- Red River Resources has identified gold potential at a waste rock dump in the Bakers Creek gold mine
- Red River recently acquired the Hillgrove gold-antimony project in New South Wales which hosts the Bakers Creek gold mine
- Previous sampling returned a weighted average grade of 3.49 grams per tonne of gold
Red River Resources has identified gold potential at a waste rock dump in the Bakers Creek gold mine.
The Bakers Creek waste dump was created during the mining of Bakers Creek, which operated from 1877 to 1921.
The ore was hand sorted underground and again on the surface, with the waste containing rejects from the sorting. The dump is approximately 105 metres by 70 metres in area and 15-20 metres deep.
In 2006, Straits Resources sampled the waste rock dump using an excavator to dig test pits.

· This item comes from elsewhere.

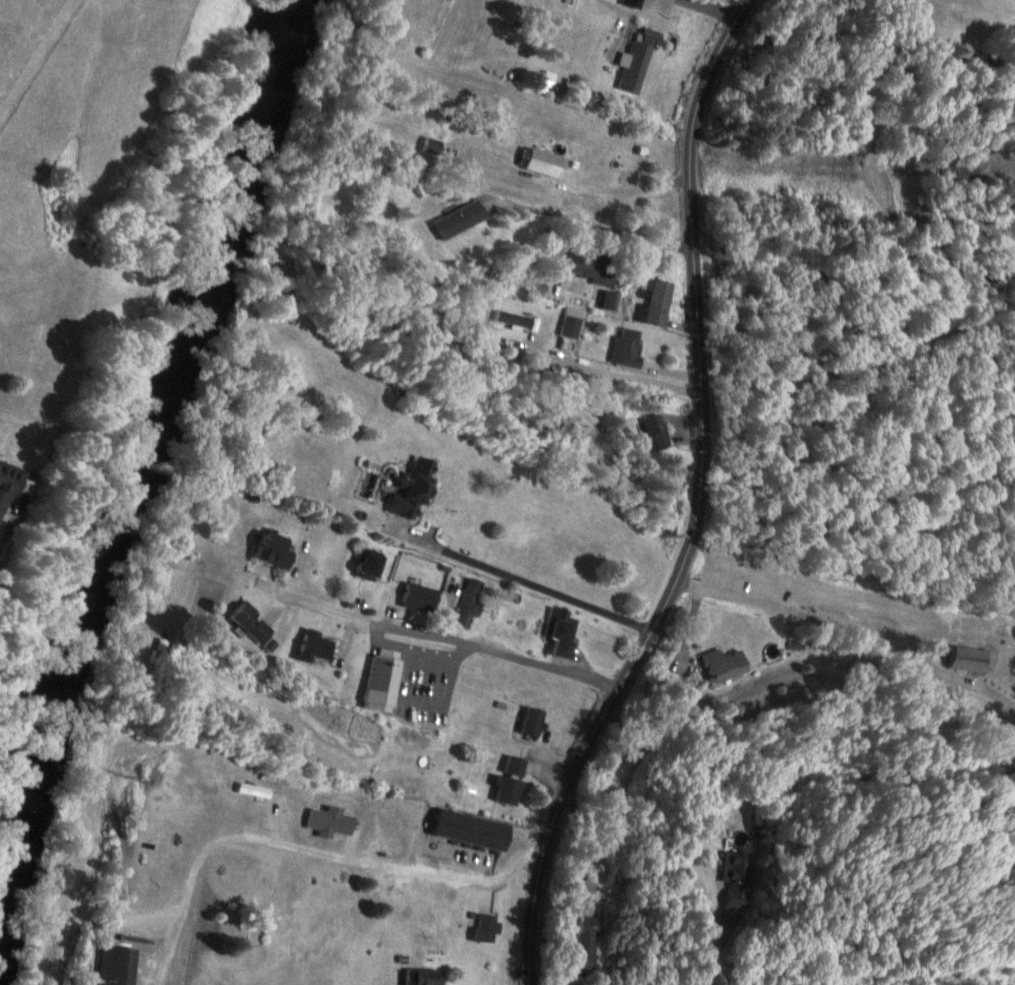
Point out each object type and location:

A total sample weight of 64.19 kilograms was taken with a weighted average grade of 3.49 grams per tonne of gold.
Straits did not conduct further work as the gold grades were below the cut-off grade at the time.

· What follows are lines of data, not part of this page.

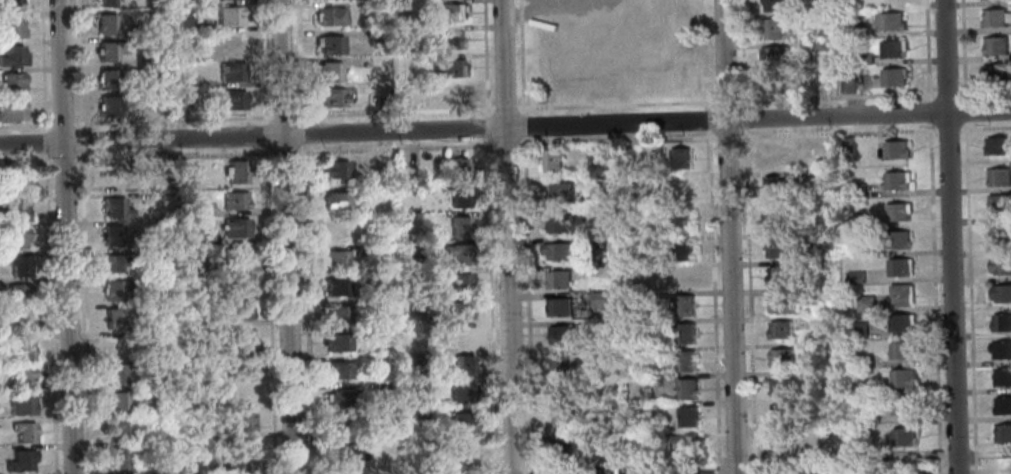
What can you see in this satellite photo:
building: (105, 2)
building: (11, 4)
building: (772, 5)
building: (449, 12)
building: (229, 16)
building: (331, 16)
building: (995, 17)
building: (818, 21)
building: (890, 21)
building: (106, 24)
building: (185, 25)
building: (11, 28)
building: (130, 28)
building: (773, 28)
building: (853, 29)
building: (377, 35)
building: (447, 40)
building: (230, 43)
building: (332, 45)
building: (818, 45)
building: (995, 45)
building: (893, 48)
building: (565, 49)
road: (926, 49)
building: (109, 50)
road: (962, 50)
road: (741, 53)
building: (773, 55)
building: (12, 56)
building: (864, 59)
road: (43, 65)
road: (78, 65)
building: (451, 68)
building: (232, 71)
building: (331, 72)
building: (996, 73)
building: (626, 76)
building: (893, 76)
building: (107, 79)
building: (12, 83)
building: (774, 83)
building: (848, 85)
road: (983, 91)
road: (946, 93)
building: (453, 94)
building: (332, 97)
road: (835, 97)
building: (183, 99)
building: (232, 100)
road: (725, 101)
building: (108, 106)
road: (706, 106)
building: (161, 107)
building: (12, 110)
road: (964, 110)
road: (928, 111)
road: (393, 112)
road: (868, 115)
road: (743, 118)
road: (706, 120)
road: (62, 124)
road: (614, 124)
road: (25, 125)
road: (984, 127)
road: (947, 129)
road: (743, 132)
road: (835, 132)
road: (251, 136)
road: (725, 136)
road: (616, 139)
road: (81, 141)
road: (45, 142)
road: (506, 143)
building: (846, 144)
building: (823, 145)
building: (998, 145)
road: (397, 146)
building: (896, 149)
road: (285, 150)
road: (172, 155)
building: (626, 155)
building: (772, 155)
building: (680, 158)
road: (63, 159)
road: (26, 160)
building: (551, 160)
building: (454, 167)
building: (335, 170)
building: (236, 172)
building: (814, 176)
building: (999, 176)
building: (897, 179)
building: (110, 180)
building: (187, 180)
building: (14, 182)
building: (602, 182)
building: (776, 184)
building: (682, 189)
building: (857, 190)
building: (559, 193)
building: (461, 197)
building: (236, 200)
building: (336, 200)
building: (1000, 206)
building: (115, 208)
building: (204, 208)
building: (17, 210)
building: (898, 211)
building: (773, 217)
building: (682, 220)
building: (854, 220)
building: (567, 223)
building: (461, 226)
building: (236, 228)
building: (337, 232)
building: (111, 235)
road: (65, 236)
road: (270, 236)
road: (286, 236)
road: (305, 236)
road: (491, 236)
road: (507, 236)
road: (526, 236)
road: (728, 236)
road: (949, 236)
building: (16, 238)
building: (208, 239)
building: (897, 239)
building: (1001, 239)
building: (824, 240)
building: (592, 241)
building: (775, 246)
building: (417, 247)
building: (364, 250)
building: (683, 250)
building: (558, 251)
building: (461, 254)
building: (237, 256)
building: (334, 260)
building: (192, 263)
building: (113, 264)
building: (819, 264)
building: (18, 266)
building: (1001, 266)
building: (900, 267)
building: (781, 275)
building: (417, 277)
building: (684, 277)
building: (855, 277)
building: (558, 278)
building: (240, 282)
building: (458, 282)
building: (336, 287)
building: (116, 289)
building: (1000, 293)
building: (17, 294)
building: (902, 294)
road: (934, 298)
road: (970, 298)
building: (599, 299)
road: (713, 302)
building: (782, 303)
building: (865, 303)
building: (685, 305)
building: (559, 307)
building: (830, 308)
building: (241, 310)
building: (459, 310)
road: (50, 313)
road: (87, 313)
building: (338, 315)
building: (114, 318)
building: (20, 321)
building: (901, 322)
building: (1002, 322)
building: (859, 329)
building: (413, 330)
building: (780, 330)
building: (371, 331)
building: (685, 333)
building: (561, 334)
building: (241, 338)
building: (464, 338)
building: (338, 343)
building: (902, 349)
building: (1001, 349)
building: (22, 350)
building: (649, 353)
building: (781, 357)
building: (413, 359)
building: (686, 361)
building: (562, 362)
building: (464, 365)
building: (240, 366)
building: (338, 370)
building: (116, 373)
building: (19, 377)
building: (903, 377)
building: (1002, 377)
building: (654, 380)
building: (779, 385)
building: (386, 386)
building: (858, 387)
building: (687, 389)
building: (563, 390)
building: (462, 393)
building: (241, 394)
building: (342, 398)
building: (116, 401)
building: (903, 405)
building: (1003, 405)
building: (21, 406)
building: (418, 413)
building: (780, 413)
building: (863, 414)
building: (387, 415)
building: (688, 416)
building: (562, 417)
building: (463, 421)
building: (242, 422)
building: (338, 426)
building: (125, 429)
building: (24, 432)
building: (213, 432)
building: (1002, 432)
building: (597, 436)
building: (903, 436)
building: (781, 440)
building: (683, 442)
building: (562, 444)
building: (243, 449)
building: (464, 449)
building: (343, 453)
building: (118, 460)
building: (21, 461)
building: (215, 462)
building: (766, 469)
building: (705, 472)
building: (801, 472)
building: (924, 472)
building: (634, 473)

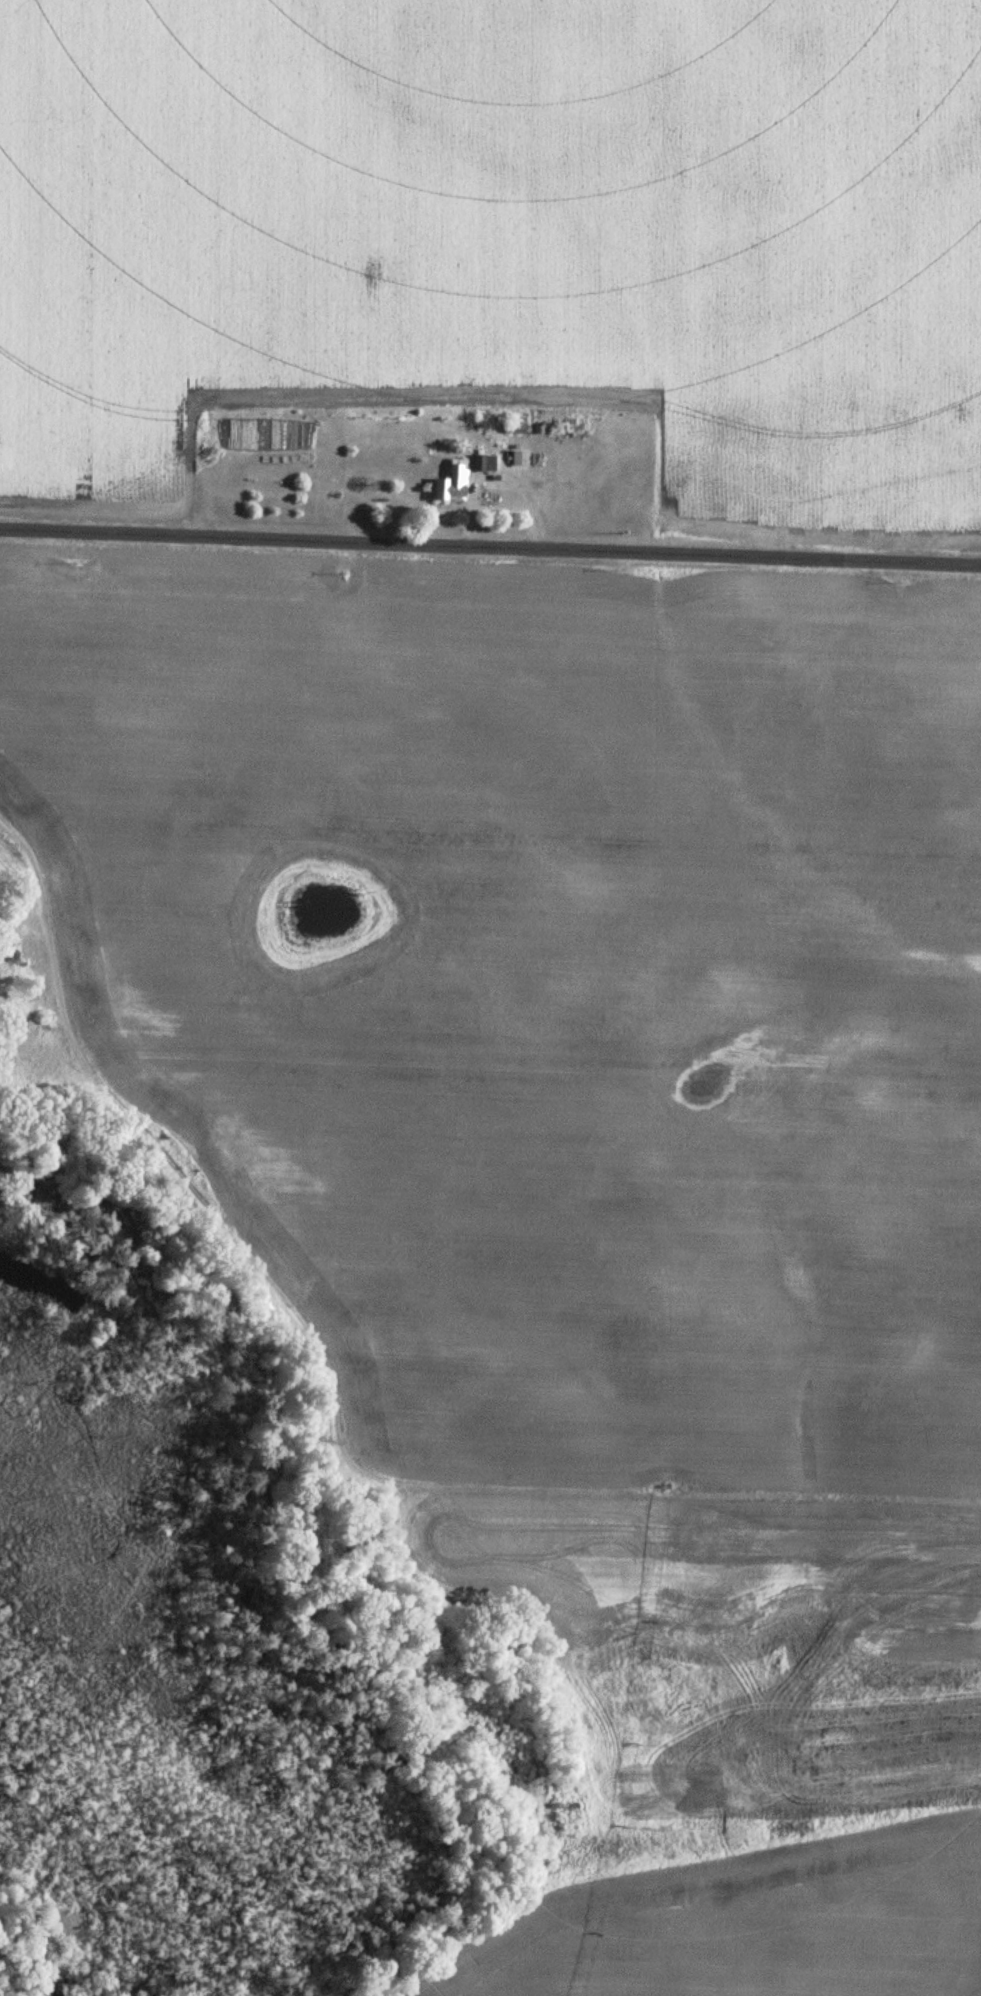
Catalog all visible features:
building: (509, 433)
building: (479, 464)
building: (446, 485)
road: (490, 546)
road: (428, 1171)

Red River is exploration company that aims to create prosperity through lean and clever resource development.
The company recently bought the Hillgrove gold-antimony project in New South Wales, which hosts the Bakers Creek gold mine. The acquisition will enable the company to build a multi-asset operating business focused on base and precious metals.
Bakers Creek also shows potential based on historical mining which intersected gold mineralisation in 1887.
“Red River understands that gold production ceased because of the limited technology at the time for mining at 500-metre depths and that the mineralisation remains open,” the company said.
Red River has commenced metallurgical sampling on the dump, with test work to follow shortly after.